The purpose of this notebook is to take XML files found in the `/xml` directory, and produce a csv output (`output.csv`) that has the following:
* Article Title
* Impact Statement
* Impact Statement Word Count
* Impact Statement Citation Count

In [1]:
import pandas as pd
import os
import re
from wordcloud import WordCloud
from sklearn.feature_extraction.text import CountVectorizer
from sklearn.decomposition import LatentDirichletAllocation as LDA
import numpy as np
import matplotlib.pyplot as plt
import seaborn as sns
import warnings
warnings.filterwarnings("ignore", category=DeprecationWarning)
from pyLDAvis import sklearn as sklearn_lda
import pickle 
import pyLDAvis
import xml.etree.ElementTree as ET

In [5]:
#XML files that are already genereated via PDFx are assumed to be in a directory "xml"

directory="xml"
impact_dict={"title":[], "paper identifier":[], "paper link":[], "impact statement":[], "impact title":[], "impact statement word count":[], "impact statement sentence count":[], "citation count":[],
            "has positive":[], "has negative":[], "has opt out":[], "has NA":[]}

#initialize citations_dict, which is a separate dictionary to be generated as a separate CSV file (citation.csv)
citation_dict={"paper title":[],"paper id":[],"citation":[]}

#loops through the directory, and appends the relevant information to impact_dict, which will be appended to the dataframe later
for filename in os.listdir(directory):
    #to exclude "sample.xml"
    if filename.endswith(".pdfx.xml"):
        full_path = os.path.join(directory, filename)
        tree = ET.parse(full_path)
        root = tree.getroot()

__________

#### [Questions]
• A. In the notebook, what separate CSV file is citation_dict meant to be generated as?
• B. Pick up the XML-to-CSV notebook after its last line of code and continue it.
You won't need the material that comes next.

#### [Information shown]
__________

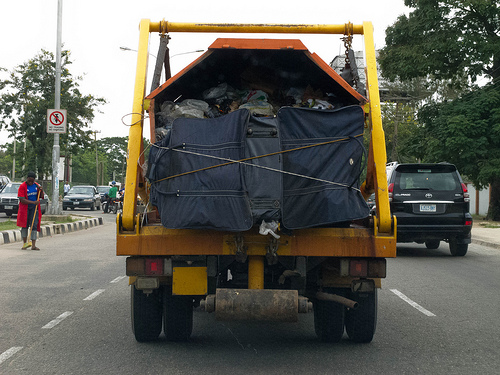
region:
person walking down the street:
[12, 167, 54, 254]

__________

#### [Results of the exercise]
• A. citation.csv

• B.
        #get article title
        #initialize a list of citations for this document
        citation_ref = []
        for section in root[1][0][0]:
            if section.tag=="article-title":
                title = section.text
        for section in root[1][1]:
            citations = 0
            signal = 0
            for child in section:
                if signal == 1 :
                    #print(section.text)
                    #broader_dict[filename] = section.text
                    #loop through any xrefs to count for citations
                    for xref in child:
                        #narrow down xref citations to bibliography references
                        if xref.tag == "xref" and xref.attrib['ref-type'] == "bibr":
                            #use "rid" as the identifier, so we come out of this with a list of references
                            citation_ref.append(xref.attrib['rid'])
                            citations +=1
                    #itertext will make sure that if there are any tags within the section, we still get the whole thing.
                    impact_statement_text=''.join(child.itertext())
                    impact_statement_number_of_words=len(impact_statement_text.split())
                    #add count for setences using delimeters of ".", "?", and "!"
                    impact_statement_number_of_sentences=len(re.split("\.|\?|!", impact_statement_text))-1
                    #will identify the hash based off of this pattern "86d7c8a08b4aaa1bc7c599473f5dddda-Paper.pdfx.xml"
                    paper_identifier = re.search("(\w*)(-Paper)", filename)
                    #check if "positive" is in the statement
                    has_positive = "True" if "positive" in impact_statement_text.lower() else "False"
                    #check if "negative" is in the statement
                    has_negative = "True" if "negative" in impact_statement_text.lower() else "False"
                    #check if it has the NeurIPS opt-out phrase
                    has_opt_out = "True" if "this work does not present any foreseeable societal consequence" in impact_statement_text.lower() else "False"
                    #check if it has "Not Applicable"
                    has_NA = "True" if "not applicable" in impact_statement_text.lower() else "False"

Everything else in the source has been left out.